Children: A Special Risk
Children
are especially vulnerable to pollution-caused lung problems during exercise because: 

For their size they breathe more, and faster, than adults.

They are more active and more likely to play outdoors.

Like adults during exercise, mouth breathing is common.

Sports and outdoor activity at school are most likely to occur when smog levels are highest.

Children may be more susceptible to the effects of some air pollutants because their lungs are still developing.

Young lungs are still developing, and air pollution may cause or contribute to the development of chronic lung diseases. 

Caution For Children
When ozone levels reach a national PSI level of 200 (0.20 parts per million), exercising children outdoors experience respiratory irritation and a decline in lung function. Therefore, they should avoid calisthenics, soccer, tag, running, competitive swimming, basketball, tennis and other strenuous exercise outdoors.

Substitute activities considered safer include recreational swimming, archery, swings and horseback riding.

Should the ozone level reach a national PSI reading of 235 (0.275 ppm), all outdoor sports and games involving physical activity should be suspended as significant respiratory tract irritation is likely to occur at this ozone level.

LEARN THE DO'S AND DON'TS
If you live in an area susceptible to air pollution, here's what you should do:

Do train early in the day or in the evening.

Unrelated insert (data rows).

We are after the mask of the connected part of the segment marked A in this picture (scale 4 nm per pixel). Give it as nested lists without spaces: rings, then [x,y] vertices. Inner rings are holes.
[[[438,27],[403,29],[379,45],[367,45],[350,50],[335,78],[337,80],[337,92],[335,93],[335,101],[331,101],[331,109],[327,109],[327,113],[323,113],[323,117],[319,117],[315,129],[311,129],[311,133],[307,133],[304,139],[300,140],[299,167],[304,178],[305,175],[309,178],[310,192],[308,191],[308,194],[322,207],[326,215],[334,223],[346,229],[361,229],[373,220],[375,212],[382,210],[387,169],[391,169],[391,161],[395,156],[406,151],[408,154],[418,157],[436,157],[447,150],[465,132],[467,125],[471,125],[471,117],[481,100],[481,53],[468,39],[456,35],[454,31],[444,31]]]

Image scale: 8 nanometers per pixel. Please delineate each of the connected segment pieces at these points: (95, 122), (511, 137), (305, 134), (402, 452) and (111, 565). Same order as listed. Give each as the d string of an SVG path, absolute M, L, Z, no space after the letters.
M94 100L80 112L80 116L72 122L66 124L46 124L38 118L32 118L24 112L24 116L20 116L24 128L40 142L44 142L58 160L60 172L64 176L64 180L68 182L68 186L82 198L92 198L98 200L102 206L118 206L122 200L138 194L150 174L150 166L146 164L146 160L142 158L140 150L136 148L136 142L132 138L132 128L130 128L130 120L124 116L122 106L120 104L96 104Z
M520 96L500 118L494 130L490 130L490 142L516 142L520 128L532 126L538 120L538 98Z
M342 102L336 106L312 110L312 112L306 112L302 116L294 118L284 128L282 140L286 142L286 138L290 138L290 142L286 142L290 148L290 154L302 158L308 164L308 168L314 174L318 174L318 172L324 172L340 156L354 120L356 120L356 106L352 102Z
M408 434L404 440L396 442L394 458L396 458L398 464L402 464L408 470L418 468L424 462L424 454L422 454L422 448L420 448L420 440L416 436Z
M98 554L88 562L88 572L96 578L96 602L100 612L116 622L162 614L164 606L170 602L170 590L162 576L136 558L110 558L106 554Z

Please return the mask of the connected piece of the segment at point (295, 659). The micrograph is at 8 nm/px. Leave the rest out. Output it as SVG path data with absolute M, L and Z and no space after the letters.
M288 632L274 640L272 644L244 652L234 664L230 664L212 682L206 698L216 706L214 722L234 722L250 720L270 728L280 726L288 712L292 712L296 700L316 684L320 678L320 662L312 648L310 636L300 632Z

Do avoid midday or afternoon exercise, and avoid strenuous outdoor work, if possible, when ozone smog or other pollution levels are high.

Do avoid congested streets and rush hour traffic; pollution levels can be high up to 50 feet from the roadway.

Do make sure teachers, coaches and recreation officials know about air pollution and act accordingly.

Most importantly, do be aware of the quality of the air you breathe!

Don't do the following:

Don't take air pollution lightly, it can hurt all of us!

Don't engage in strenuous outdoor activity when local officials issue health warnings.